Fraud risk assessments have been shown to prevent occupational fraud and limit losses for victimized organizations. These tools have become more prevalent in recent years, according to “Occupational Fraud 2022: A Report to the Nations” published by the Association of Certified Fraud Examiners (ACFE). But although almost 50% of businesses perform fraud assessments, many owners and managers may be unaware of the value of these procedures and how the assessment process works.
When and why?
Fraud risk assessments generally are conducted by internal auditors, either on a standalone basis or as part of a comprehensive enterprise risk management program. You may want to conduct assessments annually or whenever there have been major organizational changes or disruptions.
The COVID-19 pandemic, when many businesses closed temporarily and many employees started working from home, may provide the impetus to conduct a fresh fraud risk assessment. For example, workers could have used unsecured Wi-Fi connections to log in to your network while working from home, your accounting department may have temporarily stopped rotating duties or employees tasked with overseeing certain antifraud activities may have left your organization.
Typically, a fraud risk assessment starts in the areas where fraud is most likely to happen — such as accounts payable, purchasing and IT. But it’s important not to stop there. If you close a door in only one department, those bent on fraud will find openings elsewhere.
You must review your organization’s internal controls in the same way a dishonest employee would — as opportunities that pose relatively little risk of exposure. Employees might exploit weak internal controls via:
- Fraudulent financial reporting, such as improper revenue recognition and overstatement of assets,
- Misappropriation of assets, including embezzlement or theft,
- Improper expenditures, such as bribes, and
- Fraudulently obtained revenue and assets, including tax fraud.
Some schemes, such as payroll or purchasing fraud, can involve external people in addition to employees. Fraud may be limited or widespread and affect everything from individual accounts to entity-wide processes. So your business’s controls should address all levels — including owners and executives — every department and all types of fraud.
Interviewing key executives and managers is critical. They’ll provide you with a first glimpse of potential risk areas. Perhaps more important, these conversations will help you judge whether company leaders are setting the ethical “tone at the top” that’s integral to fraud prevention.
Next, identify the number and names of employees who handle or review accounting functions. How many, for example, reconcile bank statements or are authorized to make bank deposits? Spreading accounting and banking duties across multiple employees — or shouldering some of the review processes yourself — provides segregation and oversight that are essential to deterring fraud. If segregation of accounting duties was suspended during the COVID-19 lockdown and never reinstated, make sure you activate it immediately. A combination of job rotation and mandatory vacation has been shown to reduce fraud losses in victimized organizations by 54%, making it the most effective antifraud control.

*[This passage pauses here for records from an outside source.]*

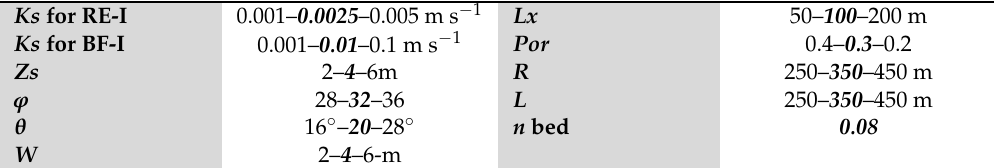
Table 3. Default values (bold italic) and maximum and minimum values of input parameters for overland flow erosion (RE-I) and bed failure (BF-I) triggering debris flows. Ks : Saturated hydraulic conductivity; Zs : Thickness of bed material; ϕ friction angle of material; θ : Slope angle of channel bed; W and Lx : width and length of channel bed respectively; Por : Available volumetric pore space; R : Radius of source area; L : Length of lateral slopes; n : Manning’s n of bed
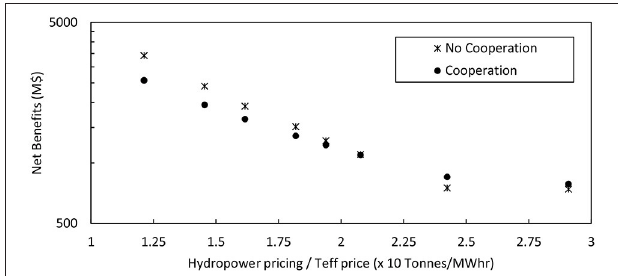
FIGURE 10 | Illustration of the trade-off between agriculture and hydropower and the optimal allocation in the UBN basin. The horizontal axis shows the additional agricultural water consumption compared to the current water land use, while the vertical axis shows the additional benefits either added to agriculture or lost from hydropower corresponding to that consumption. The green curve shows the net benefits added to agriculture if additional water is allocated to agriculture while the blue line shows the net benefits lost from hydropower corresponding to this extra water allocation to agriculture.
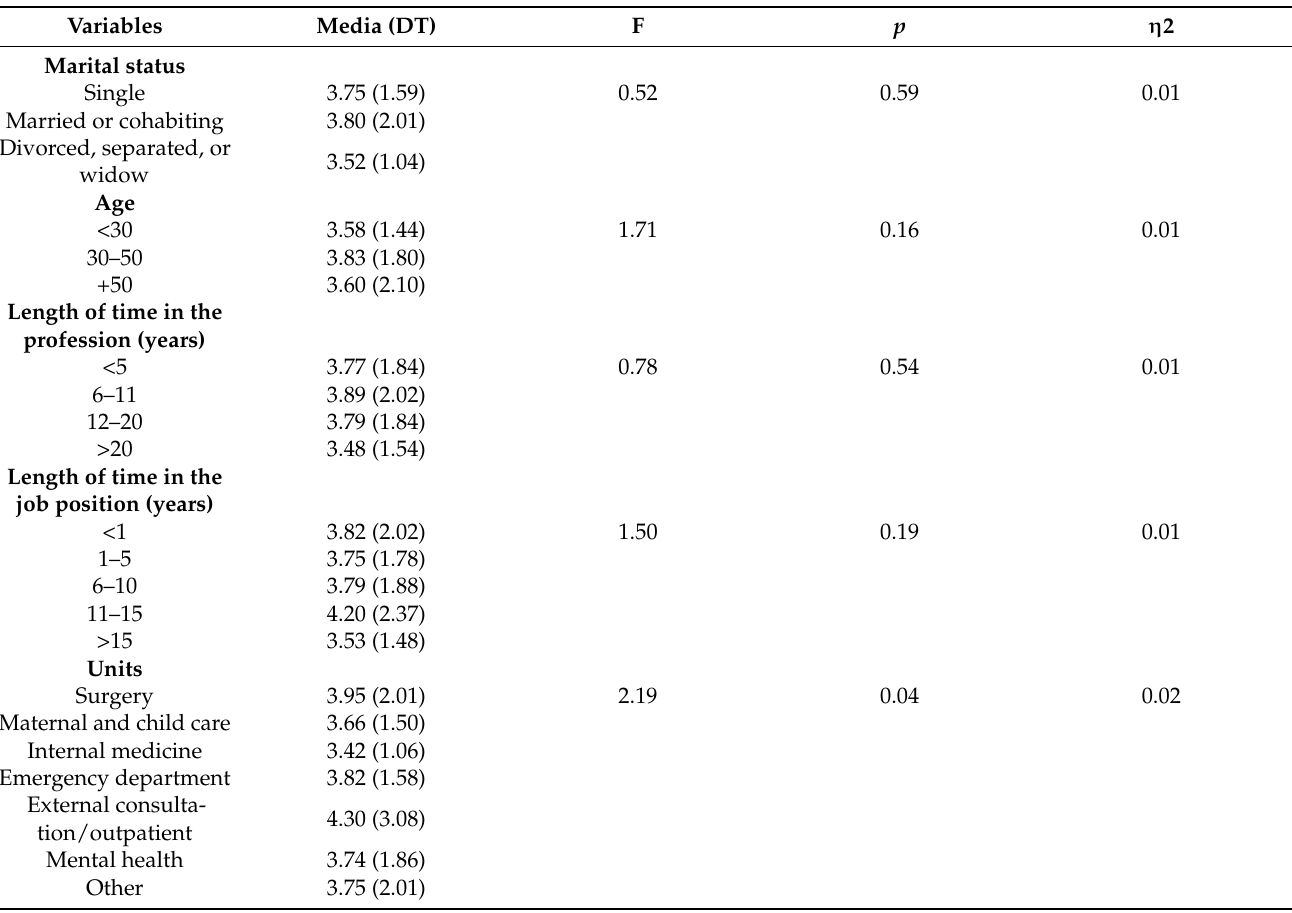
Table 5. ANOVA for social lateral violence.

Also consider your company’s key performance indicators. Fraud risks, for example, can show up in the performance of sales goals or in inventory management. And review antifraud spending. Compliance training, internal controls monitoring and ongoing risk reviews should be included in your business’s budget.
The final step is to adjust your controls (and, possibly, introduce new ones) to address any fraud risks you’ve discovered. What if your small business doesn’t have the internal resources to conduct a fraud risk assessment? (Only 17% of businesses with fewer than 100 employees perform risk assessments.) If so, engage a professional fraud expert to do the job. It’s too important a tool to leave in the box.